Go through the records below and return each line that has "como" in it.

BEGIN DATA RECORDS

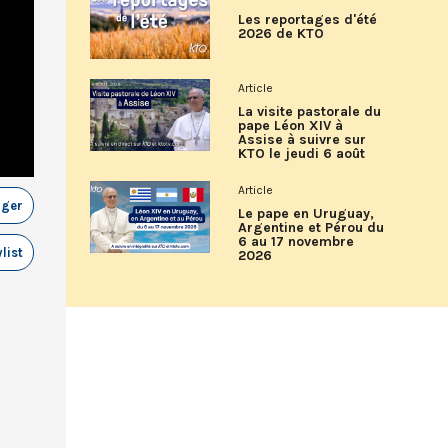
Les reportages d'été
2026 de KTO
Article
La visite pastorale du
pape Léon XIV à
Assise à suivre sur
KTO le jeudi 6 août
Article
ager
Le pape en Uruguay,
Argentine et Pérou du
6 au 17 novembre
list
2026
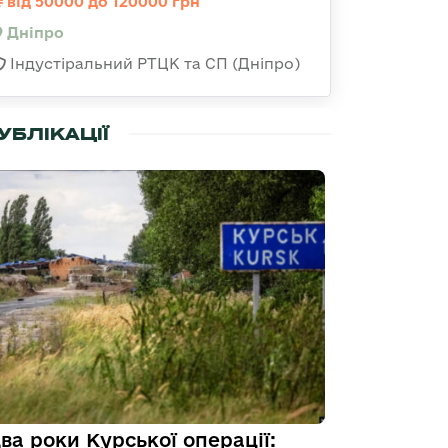
від 50000 до 120000 грн
Дніпро
Індустіральний РТЦК та СП (Дніпро)
УБЛІКАЦІЇ
ва роки Курської операції:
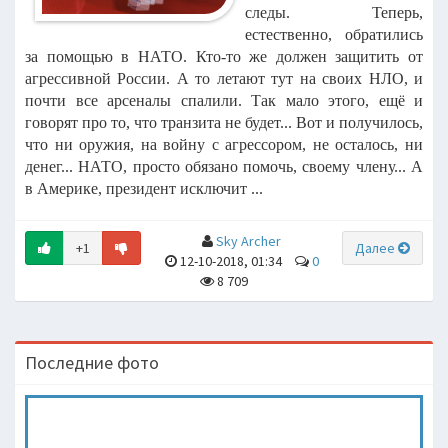
следы. Теперь,
естественно, обратились
за помощью в НАТО. Кто-то же должен защитить от
агрессивной России. А то летают тут на своих НЛО, и
почти все арсеналы спалили. Так мало этого, ещё и
говорят про то, что транзита не будет... Вот и получилось,
что ни оружия, на войну с агрессором, не осталось, ни
денег... НАТО, просто обязано помочь, своему члену... А
в Америке, президент исключит ...
Sky Archer
+1
Далее
12-10-2018, 01:34
0
8 709
Последние фото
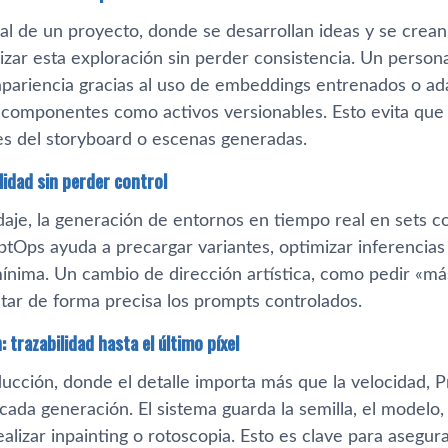
icial de un proyecto, donde se desarrollan ideas y se cr
izar esta exploración sin perder consistencia. Un perso
pariencia gracias al uso de embeddings entrenados o a
 componentes como activos versionables. Esto evita que 
es del storyboard o escenas generadas.
lidad sin perder control
daje, la generación de entornos en tiempo real en sets 
ptOps ayuda a precargar variantes, optimizar inferencias
mínima. Un cambio de dirección artística, como pedir «má
star de forma precisa los prompts controlados.
 trazabilidad hasta el último píxel
ducción, donde el detalle importa más que la velocidad
cada generación. El sistema guarda la semilla, el modelo,
alizar inpainting o rotoscopia. Esto es clave para asegura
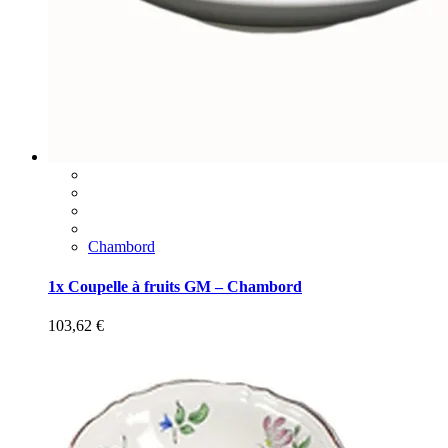
Chambord
1x Coupelle à fruits GM – Chambord
103,62
€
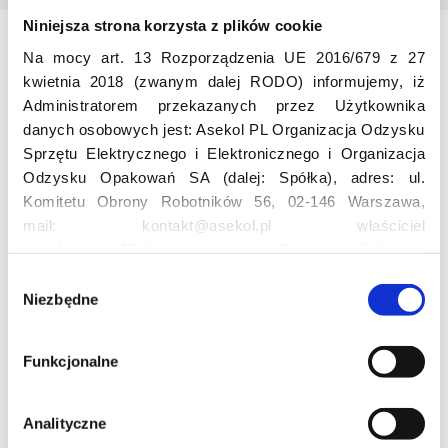
Niniejsza strona korzysta z plików cookie
Na mocy art. 13 Rozporządzenia UE 2016/679 z 27
Odwiedź nas
kwietnia 2018 (zwanym dalej RODO) informujemy, iż
Administratorem przekazanych przez Użytkownika
danych osobowych jest: Asekol PL Organizacja Odzysku
Sprzętu Elektrycznego i Elektronicznego i Organizacja
Odzysku Opakowań SA (dalej: Spółka), adres: ul.
Komitetu Obrony Robotników 56, 02-146 Warszawa,
mail: kontakt@asekol.pl właściciel
Edukacja
projektów: Elektrosegregacja, Czyste Sołectwo,
Czerwone Kontenery, Loverecycling,
W
Asekolove. Administrator przetwarza następujące dane
Niezbędne
y
Projekt edukacyjny F(RE)Ecykling – FREEducation
osobowe Użytkowników: imię, nazwisko, adres e-mail,
b
Znaczenie recyklingu elektrośmieci
numer telefonu, miasto, preferencje Użytkownika,
ó
Profesjonalna i Bezpieczna Utylizacja Elektroodpadów
Funkcjonalne
lokalizacja, obszar zainteresowania, dane przetwarzane
r
Konkurs
w ramach usługi Google Analytics: unikalny identyfikator
z
reklamowy Użytkownika, lokalizacja, identyfikator
g
Analityczne
urządzenia, data i godzina korzystania z serwisu, dane
o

END DATA RECORDS

FINAL ANSWER:
 componentes como activos versionables. Esto evita que 
mínima. Un cambio de dirección artística, como pedir «má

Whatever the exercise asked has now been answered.